CommoditiesConstruction

Trump’s Policy Shift Sparks Surge in Copper Prices

Copper Futures Surge Amid U.S. Trade Policy Changes

On Wednesday, February 26, 2025, copper futures experienced a notable upturn following President Donald Trump’s directive to the U.S. Department of Commerce to explore potential tariff measures on various mineral imports.

This initiative represents the latest in a series of actions aimed at enforcing sector-specific tariffs designed to safeguard American manufacturers and restructure global supply chains. In recent months, the copper market has faced significant volatility as traders speculate that these tariffs could create price disparities between the U.S. market and international counterparts.

Copper futures on the COMEX in New York saw a significant increase of 4.1%, marking the largest daily gain since early November. Shares of U.S.-listed copper mining companies surged in response to this announcement, with Freeport-McMoRan seeing a rise of more than 6% in after-hours trading compared to Tuesday’s closing figures.

The U.S. administration has previously announced plans to implement a 25% tariff on all steel and aluminum imports starting March 12, continuing the enforcement of Section 232 measures initiated during Trump’s first term.
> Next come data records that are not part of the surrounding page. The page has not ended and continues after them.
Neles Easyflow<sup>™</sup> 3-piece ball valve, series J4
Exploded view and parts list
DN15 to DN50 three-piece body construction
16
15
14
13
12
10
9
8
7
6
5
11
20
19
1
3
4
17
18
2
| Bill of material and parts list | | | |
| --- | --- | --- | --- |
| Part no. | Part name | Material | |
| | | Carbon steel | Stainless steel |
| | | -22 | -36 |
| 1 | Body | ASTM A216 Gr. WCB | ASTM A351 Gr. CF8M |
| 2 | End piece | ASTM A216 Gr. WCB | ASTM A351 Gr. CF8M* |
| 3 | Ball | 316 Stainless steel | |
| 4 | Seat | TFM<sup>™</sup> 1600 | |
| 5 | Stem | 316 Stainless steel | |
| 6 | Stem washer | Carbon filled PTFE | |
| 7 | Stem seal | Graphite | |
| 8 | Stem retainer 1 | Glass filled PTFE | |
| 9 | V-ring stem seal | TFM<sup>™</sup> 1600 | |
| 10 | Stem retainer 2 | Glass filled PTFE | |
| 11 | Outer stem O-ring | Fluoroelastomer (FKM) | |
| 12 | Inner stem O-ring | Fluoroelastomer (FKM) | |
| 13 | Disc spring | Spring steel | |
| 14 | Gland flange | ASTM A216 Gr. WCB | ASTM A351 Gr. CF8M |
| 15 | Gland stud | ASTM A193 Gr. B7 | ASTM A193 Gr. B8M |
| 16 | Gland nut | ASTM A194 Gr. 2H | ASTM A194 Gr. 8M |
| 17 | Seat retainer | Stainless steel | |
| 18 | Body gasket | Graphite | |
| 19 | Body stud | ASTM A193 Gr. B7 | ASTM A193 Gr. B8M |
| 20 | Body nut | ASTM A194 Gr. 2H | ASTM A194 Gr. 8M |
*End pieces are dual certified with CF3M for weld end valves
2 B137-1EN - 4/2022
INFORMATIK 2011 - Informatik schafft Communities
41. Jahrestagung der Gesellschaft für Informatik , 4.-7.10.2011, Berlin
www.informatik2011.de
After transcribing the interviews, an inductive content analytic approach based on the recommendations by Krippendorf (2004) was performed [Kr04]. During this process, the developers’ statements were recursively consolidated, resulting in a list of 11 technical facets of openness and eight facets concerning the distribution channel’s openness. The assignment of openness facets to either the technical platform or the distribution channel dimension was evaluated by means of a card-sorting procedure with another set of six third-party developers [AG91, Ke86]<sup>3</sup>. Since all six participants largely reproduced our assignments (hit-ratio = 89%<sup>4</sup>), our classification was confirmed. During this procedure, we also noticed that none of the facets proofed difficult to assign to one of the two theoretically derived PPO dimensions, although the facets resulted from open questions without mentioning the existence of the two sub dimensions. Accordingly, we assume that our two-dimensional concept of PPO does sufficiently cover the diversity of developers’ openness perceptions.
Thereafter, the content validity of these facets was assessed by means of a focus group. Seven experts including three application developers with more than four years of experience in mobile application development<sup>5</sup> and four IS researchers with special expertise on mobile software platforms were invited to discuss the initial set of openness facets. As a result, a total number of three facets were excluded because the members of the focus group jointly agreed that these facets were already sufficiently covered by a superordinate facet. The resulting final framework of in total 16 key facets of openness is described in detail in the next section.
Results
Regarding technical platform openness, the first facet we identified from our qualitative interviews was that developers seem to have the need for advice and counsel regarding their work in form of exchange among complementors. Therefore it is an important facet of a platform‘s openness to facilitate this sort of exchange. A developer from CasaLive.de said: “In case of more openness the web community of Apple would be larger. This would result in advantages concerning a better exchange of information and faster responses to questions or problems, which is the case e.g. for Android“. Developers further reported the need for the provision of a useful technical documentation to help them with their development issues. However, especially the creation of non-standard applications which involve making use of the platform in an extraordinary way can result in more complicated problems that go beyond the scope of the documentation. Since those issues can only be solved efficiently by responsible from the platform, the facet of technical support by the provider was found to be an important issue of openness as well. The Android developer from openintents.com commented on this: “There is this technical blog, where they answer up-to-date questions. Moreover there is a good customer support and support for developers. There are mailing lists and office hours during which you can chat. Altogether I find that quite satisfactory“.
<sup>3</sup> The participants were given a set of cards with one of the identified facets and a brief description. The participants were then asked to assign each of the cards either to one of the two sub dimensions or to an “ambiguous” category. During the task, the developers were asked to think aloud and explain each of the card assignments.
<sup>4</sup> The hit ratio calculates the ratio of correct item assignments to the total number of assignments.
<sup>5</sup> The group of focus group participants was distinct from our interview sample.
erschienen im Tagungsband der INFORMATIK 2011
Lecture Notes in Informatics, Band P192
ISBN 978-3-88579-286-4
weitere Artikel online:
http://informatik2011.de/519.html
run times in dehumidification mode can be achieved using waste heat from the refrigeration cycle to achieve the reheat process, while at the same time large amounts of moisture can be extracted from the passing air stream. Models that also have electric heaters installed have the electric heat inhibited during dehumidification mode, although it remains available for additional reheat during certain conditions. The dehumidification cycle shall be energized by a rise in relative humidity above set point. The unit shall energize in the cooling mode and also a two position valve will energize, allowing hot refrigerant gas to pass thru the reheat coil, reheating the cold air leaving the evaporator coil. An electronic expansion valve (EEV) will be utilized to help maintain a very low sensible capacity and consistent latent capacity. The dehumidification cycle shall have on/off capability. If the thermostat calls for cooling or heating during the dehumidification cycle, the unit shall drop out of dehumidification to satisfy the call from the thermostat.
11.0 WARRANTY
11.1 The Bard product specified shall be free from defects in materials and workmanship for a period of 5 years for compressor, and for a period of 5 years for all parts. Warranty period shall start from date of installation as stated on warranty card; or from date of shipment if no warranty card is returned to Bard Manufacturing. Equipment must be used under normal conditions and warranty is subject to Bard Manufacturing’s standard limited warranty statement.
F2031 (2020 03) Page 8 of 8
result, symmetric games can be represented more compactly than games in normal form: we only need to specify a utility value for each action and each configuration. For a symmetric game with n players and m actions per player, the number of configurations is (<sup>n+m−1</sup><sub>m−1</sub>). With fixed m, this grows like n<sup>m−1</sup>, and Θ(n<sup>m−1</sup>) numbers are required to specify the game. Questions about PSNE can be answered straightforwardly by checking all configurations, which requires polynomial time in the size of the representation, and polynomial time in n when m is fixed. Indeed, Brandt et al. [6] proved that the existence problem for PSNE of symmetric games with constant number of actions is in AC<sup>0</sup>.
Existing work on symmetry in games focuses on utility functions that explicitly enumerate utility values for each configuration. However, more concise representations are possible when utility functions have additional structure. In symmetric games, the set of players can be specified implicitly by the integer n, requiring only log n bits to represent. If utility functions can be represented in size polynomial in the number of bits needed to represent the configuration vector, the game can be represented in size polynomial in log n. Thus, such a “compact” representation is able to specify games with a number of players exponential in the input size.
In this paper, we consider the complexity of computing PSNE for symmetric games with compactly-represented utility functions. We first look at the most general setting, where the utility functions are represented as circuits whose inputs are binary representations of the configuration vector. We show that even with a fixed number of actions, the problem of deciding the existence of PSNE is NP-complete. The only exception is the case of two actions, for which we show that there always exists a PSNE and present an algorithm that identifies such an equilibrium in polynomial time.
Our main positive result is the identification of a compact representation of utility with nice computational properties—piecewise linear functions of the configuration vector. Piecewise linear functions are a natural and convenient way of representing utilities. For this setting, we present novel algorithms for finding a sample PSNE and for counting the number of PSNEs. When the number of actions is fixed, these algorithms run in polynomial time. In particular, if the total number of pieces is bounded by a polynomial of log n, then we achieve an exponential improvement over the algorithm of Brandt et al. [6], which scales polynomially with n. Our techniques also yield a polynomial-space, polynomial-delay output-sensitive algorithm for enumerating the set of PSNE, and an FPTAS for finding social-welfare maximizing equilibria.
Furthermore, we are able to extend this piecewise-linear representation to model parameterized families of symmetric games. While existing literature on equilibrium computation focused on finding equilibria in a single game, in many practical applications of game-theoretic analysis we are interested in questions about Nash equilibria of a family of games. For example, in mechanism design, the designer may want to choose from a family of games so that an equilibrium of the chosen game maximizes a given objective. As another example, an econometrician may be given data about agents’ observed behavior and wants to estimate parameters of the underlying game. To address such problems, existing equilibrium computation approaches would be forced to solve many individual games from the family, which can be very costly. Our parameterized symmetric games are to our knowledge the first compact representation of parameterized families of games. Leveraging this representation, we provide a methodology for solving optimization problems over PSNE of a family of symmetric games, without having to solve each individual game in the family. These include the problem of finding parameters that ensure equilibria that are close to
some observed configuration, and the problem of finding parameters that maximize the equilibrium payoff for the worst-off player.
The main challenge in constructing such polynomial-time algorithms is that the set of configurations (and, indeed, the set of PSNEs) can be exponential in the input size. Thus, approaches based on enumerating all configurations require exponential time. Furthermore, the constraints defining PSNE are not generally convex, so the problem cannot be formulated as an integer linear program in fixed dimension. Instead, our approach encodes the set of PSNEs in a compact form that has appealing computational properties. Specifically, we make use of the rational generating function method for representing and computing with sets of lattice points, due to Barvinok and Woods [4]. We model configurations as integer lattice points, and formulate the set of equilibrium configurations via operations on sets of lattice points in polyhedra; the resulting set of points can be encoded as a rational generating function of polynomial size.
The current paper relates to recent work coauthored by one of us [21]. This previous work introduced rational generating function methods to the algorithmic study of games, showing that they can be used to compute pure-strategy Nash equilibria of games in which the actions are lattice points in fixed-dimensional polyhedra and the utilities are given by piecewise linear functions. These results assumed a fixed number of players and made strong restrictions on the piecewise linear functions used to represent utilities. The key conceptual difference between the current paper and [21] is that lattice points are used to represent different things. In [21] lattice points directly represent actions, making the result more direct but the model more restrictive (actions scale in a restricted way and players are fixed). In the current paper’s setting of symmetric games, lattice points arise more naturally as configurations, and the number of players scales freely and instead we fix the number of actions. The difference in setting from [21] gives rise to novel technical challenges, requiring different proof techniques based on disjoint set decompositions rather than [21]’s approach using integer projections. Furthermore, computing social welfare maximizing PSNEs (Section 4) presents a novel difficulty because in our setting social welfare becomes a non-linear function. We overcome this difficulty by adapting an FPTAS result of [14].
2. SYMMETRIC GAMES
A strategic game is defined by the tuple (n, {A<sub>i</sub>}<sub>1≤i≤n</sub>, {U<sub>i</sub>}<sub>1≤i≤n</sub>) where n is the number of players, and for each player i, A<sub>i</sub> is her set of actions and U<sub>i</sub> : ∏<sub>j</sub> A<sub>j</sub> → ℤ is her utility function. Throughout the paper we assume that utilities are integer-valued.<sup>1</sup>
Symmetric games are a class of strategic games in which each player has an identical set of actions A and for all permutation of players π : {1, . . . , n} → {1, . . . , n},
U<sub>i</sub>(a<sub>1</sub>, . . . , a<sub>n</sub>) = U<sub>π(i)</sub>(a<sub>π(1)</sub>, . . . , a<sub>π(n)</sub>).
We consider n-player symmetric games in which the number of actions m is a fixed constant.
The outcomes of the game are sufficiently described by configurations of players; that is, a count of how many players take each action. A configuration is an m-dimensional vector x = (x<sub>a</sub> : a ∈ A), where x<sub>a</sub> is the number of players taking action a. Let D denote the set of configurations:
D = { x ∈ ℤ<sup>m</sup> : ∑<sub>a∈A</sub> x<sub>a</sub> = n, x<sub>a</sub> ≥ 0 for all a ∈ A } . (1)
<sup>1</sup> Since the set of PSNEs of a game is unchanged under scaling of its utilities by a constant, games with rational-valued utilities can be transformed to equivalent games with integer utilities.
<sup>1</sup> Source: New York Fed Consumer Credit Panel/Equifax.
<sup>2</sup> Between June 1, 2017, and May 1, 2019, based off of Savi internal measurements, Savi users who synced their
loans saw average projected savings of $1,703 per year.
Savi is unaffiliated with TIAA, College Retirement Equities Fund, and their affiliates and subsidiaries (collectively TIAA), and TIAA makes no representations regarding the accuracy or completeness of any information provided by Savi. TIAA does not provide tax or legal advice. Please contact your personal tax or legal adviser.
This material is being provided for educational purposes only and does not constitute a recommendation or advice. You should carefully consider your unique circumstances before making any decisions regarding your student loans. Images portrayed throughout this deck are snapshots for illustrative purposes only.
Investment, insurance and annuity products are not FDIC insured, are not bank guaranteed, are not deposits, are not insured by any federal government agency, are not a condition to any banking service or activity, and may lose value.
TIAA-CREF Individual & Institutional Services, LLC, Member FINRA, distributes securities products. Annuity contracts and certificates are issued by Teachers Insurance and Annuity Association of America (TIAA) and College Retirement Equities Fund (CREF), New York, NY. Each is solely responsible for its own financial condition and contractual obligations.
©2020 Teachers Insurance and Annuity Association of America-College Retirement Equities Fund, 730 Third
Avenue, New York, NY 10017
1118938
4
With respect to copper, the Commerce Department has up to 270 days to conduct an investigation into import levels and provide a report to the President.

This latest development underscores the ongoing dynamics of trade policy and its direct impact on commodity markets, particularly in the metals sector.


Indicator Value
Copper Futures Increase 4.1%
Freeport-McMoRan Post-Market Rise +6%
Steel and Aluminum Tariff 25% (Effective March 12)
Investigation Period Up to 270 days

The evolving landscape of U.S. trade policy continues to shape the copper market, influencing price movements and the strategic decisions of industry stakeholders.